Sunday, May 14, 2017

Adrian Tomine, Killing and Dying



For some time now, one of my favourite short story writers has been Brooklyn, New York’s Adrian Tomine, the writer and illustrator of the comic series Optic Nerve, many of which have been collected and reproduced in handful of graphic novel collections, including the recent six story collection Killing and Dying (2015), all produced through Montreal’s Drawn and Quarterly.

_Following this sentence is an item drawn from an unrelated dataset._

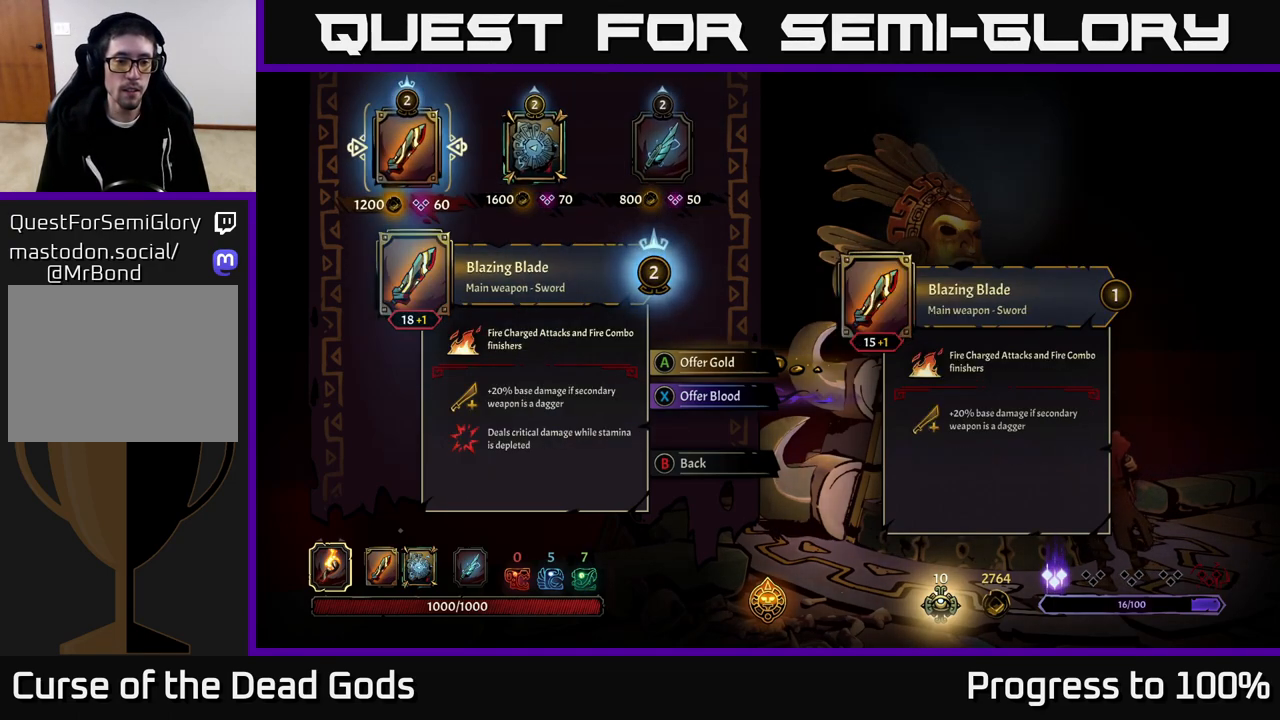
{"buttons": [], "left_stick": "right", "right_stick": "center", "events": [[467, "left_stick", "right"]]}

Working with multiple narrative styles, Tomine has always had the ability to write his stories with an incredible density, able to encapsulate and articulate multiple levels of silence, discomfort, awkwardness and interpersonal twists in the simplest, most subtle ways. Often, he manages to say an incredible amount even in a sequence of panels with almost no dialogue, harnessing a level of emotion that is multi-leveled, and even contradictory. How are we to feel of a character living with such pain and loss, and even anger, lashing out at his partner? How are we to feel of his partner once he is, out of nowhere, left behind? And why didn’t she, nor we, see such an end long coming? There are times I’m even amazed at how he can take a character down a particular path far enough to understand how it is he arrived, despite the distance. Through writing out characters experiencing and moving through their lives, Tomine manages to capture the essence of how one moves from point a to point b, as we see his characters move through all the extraordinary ordinary things that make up living, and his stories are grounded in such inquiries of: how did I get here? How did we get here? And what do we do from here?

In my mind, the stories of Adrian Tomine are as striking and worthy as anything being composed by Lorrie Moore and Lydia Davis for their brevity, expansiveness and emotional power.